There is another point of view, according to which the exchange operations are determined by the degree of usefulness of the thing, by the use value of the commodity. Thus, the Austrian economist E. Böhm-Bawerk wrote that “the value of a thing is measured by the value of the marginal utility of this thing”. At first glance, this interpretation may also seem correct and quite convincing: the more useful an object is, the more customers need it, the higher its price.
In reality, however, the utility of a thing cannot serve as the basis for proportions in the exchange of goods. If this were so, then the most necessary products for human life: bread, milk, etc. – would be the most expensive; they would require the most goods in exchange. However, this is not the case: there are many commodities that are less useful and less necessary for people than water and bread, but they are very expensive nonetheless.

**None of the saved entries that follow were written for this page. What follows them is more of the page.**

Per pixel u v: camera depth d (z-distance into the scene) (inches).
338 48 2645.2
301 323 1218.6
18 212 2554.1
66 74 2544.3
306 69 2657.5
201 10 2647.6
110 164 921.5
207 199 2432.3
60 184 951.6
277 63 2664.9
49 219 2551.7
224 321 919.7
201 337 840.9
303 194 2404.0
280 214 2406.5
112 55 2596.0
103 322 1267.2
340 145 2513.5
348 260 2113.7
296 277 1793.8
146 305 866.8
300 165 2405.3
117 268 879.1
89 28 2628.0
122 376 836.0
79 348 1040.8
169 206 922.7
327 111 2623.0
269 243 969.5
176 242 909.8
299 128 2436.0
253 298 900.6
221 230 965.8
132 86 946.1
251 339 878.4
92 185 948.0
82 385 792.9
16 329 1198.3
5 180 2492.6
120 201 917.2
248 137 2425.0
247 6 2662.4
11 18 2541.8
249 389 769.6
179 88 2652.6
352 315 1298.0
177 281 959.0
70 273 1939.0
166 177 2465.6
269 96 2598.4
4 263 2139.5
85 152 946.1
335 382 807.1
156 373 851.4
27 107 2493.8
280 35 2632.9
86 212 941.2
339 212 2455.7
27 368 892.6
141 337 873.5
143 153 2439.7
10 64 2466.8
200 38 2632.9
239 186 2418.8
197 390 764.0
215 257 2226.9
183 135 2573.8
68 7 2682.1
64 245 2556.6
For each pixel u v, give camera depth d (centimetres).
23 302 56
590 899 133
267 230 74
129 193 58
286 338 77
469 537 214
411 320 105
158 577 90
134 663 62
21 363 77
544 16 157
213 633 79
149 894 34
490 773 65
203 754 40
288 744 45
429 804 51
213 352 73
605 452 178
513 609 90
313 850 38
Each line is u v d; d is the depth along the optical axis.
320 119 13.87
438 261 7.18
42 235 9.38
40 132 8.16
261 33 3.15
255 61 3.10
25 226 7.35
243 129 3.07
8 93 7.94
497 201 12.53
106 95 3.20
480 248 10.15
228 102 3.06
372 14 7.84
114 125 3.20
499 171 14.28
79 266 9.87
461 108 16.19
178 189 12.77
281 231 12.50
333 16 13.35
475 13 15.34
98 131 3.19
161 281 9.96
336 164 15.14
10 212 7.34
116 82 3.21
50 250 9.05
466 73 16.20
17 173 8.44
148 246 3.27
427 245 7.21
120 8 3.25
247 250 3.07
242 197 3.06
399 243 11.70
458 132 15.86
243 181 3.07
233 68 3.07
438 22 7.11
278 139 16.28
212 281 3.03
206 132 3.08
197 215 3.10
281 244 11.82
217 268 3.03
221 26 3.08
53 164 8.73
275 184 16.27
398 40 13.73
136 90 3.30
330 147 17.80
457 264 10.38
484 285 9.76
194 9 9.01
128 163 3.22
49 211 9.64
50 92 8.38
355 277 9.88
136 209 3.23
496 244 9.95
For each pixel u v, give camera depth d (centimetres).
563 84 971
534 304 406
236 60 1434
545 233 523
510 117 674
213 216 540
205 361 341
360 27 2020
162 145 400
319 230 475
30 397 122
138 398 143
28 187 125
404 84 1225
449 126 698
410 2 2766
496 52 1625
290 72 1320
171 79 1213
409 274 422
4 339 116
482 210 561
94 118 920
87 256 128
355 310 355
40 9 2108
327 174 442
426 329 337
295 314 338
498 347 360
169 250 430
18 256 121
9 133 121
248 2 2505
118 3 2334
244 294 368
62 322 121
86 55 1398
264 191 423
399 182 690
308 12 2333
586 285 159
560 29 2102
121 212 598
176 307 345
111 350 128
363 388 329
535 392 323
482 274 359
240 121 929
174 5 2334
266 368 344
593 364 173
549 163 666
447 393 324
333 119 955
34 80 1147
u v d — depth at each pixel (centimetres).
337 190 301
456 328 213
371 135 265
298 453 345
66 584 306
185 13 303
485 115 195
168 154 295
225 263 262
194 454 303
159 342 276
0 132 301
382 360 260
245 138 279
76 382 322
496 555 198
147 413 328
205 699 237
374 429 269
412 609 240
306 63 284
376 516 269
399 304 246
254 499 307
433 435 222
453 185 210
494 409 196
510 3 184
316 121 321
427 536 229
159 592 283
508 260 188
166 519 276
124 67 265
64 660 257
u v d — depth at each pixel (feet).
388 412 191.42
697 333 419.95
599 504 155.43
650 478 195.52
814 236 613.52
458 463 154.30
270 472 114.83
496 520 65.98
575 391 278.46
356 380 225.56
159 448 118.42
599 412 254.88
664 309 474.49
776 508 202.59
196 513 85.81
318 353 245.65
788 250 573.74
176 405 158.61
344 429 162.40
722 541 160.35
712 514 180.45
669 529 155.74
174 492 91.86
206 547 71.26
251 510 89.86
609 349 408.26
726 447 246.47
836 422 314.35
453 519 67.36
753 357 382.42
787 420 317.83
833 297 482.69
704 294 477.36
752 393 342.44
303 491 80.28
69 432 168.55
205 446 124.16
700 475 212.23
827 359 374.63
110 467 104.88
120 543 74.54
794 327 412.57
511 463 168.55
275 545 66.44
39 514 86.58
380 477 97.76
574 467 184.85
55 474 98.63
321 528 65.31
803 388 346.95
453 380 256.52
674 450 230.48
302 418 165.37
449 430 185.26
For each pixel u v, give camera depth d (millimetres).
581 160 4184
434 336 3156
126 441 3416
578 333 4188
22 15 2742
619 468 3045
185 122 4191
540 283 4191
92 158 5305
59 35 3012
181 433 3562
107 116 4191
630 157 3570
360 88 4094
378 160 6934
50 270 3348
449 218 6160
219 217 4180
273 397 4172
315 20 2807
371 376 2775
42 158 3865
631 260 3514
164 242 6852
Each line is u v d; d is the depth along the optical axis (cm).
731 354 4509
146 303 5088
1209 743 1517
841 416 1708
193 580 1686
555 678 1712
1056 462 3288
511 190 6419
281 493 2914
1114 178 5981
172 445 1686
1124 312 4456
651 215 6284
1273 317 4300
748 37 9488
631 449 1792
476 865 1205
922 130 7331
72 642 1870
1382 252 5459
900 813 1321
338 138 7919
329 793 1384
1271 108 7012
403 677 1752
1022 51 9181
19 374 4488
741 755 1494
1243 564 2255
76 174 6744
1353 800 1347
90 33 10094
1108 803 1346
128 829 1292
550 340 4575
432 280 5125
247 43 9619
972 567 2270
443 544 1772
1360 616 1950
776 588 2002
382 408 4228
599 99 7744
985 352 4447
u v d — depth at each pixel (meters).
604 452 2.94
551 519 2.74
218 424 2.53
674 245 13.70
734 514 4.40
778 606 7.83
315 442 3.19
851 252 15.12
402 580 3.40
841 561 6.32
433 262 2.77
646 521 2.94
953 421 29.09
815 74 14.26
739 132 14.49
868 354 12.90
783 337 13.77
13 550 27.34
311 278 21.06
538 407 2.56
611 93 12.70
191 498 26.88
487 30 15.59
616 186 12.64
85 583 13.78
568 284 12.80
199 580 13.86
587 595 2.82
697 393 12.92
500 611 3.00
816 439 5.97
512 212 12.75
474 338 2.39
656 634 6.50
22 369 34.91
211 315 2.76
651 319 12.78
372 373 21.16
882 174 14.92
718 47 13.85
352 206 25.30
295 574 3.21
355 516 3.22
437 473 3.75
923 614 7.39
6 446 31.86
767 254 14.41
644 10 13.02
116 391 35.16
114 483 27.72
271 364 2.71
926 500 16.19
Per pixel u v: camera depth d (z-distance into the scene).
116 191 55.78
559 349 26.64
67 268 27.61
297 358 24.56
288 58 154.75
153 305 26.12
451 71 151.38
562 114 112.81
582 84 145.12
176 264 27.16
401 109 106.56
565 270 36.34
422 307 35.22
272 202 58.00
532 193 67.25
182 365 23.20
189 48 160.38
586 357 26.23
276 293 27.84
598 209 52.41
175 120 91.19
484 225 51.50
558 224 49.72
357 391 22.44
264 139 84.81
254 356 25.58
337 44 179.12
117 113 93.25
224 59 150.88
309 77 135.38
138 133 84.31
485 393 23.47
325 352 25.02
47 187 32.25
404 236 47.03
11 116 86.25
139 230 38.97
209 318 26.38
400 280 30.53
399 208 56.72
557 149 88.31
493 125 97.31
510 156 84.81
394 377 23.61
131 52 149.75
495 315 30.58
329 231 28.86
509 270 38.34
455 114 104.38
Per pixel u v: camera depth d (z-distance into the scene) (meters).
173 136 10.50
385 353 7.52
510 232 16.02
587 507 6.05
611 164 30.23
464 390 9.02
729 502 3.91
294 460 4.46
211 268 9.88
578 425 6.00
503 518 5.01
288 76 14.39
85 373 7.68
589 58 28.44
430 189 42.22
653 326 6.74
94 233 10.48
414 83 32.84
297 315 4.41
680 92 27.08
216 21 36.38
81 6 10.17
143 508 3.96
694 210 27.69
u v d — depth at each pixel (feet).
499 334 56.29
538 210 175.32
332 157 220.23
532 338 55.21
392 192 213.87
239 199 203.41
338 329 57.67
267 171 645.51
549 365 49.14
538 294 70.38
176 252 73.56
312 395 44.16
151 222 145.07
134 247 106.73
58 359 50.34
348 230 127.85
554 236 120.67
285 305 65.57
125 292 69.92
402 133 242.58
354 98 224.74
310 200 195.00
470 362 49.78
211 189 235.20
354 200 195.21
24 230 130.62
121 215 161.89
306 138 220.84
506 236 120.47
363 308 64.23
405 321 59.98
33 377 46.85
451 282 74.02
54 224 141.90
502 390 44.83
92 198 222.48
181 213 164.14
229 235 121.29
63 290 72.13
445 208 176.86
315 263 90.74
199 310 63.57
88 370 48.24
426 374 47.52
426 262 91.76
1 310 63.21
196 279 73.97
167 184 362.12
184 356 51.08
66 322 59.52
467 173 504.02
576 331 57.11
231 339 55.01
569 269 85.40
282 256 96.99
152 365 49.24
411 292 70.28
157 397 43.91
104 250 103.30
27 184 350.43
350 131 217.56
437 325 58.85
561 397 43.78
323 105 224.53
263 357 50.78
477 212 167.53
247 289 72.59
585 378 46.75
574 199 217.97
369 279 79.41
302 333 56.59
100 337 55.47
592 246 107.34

A word of caution: this should not be understood in the sense that the most useful things are the cheapest. Clover hay as fodder is more useful than straw, but it is much more expensive than straw. There are many such examples. They all prove that there is not, and cannot be, an unambiguous direct causal relationship between the usefulness of a thing and its exchange value: some things are more useful and more expensive, while others are more useful, though cheaper.
What is the basis of the proportions in the exchange of goods? Why is 20 kg of grain equal to 10 m of canvas? With what and how are they equalized? There is no exchange without equality. The weaver takes 20 kilograms of grain, because they are equal to 10 meters of woven canvas.
The basis of equality cannot be the use value: after all grain and canvas are not homogeneous in their purpose; they satisfy different human needs. They are also incommensurable in quantity: the measure of grain is weight, and the measure of canvas is area (so many meters of length, so many meters of width). For two commodities to be exchanged, they must have something in common before they are exchanged.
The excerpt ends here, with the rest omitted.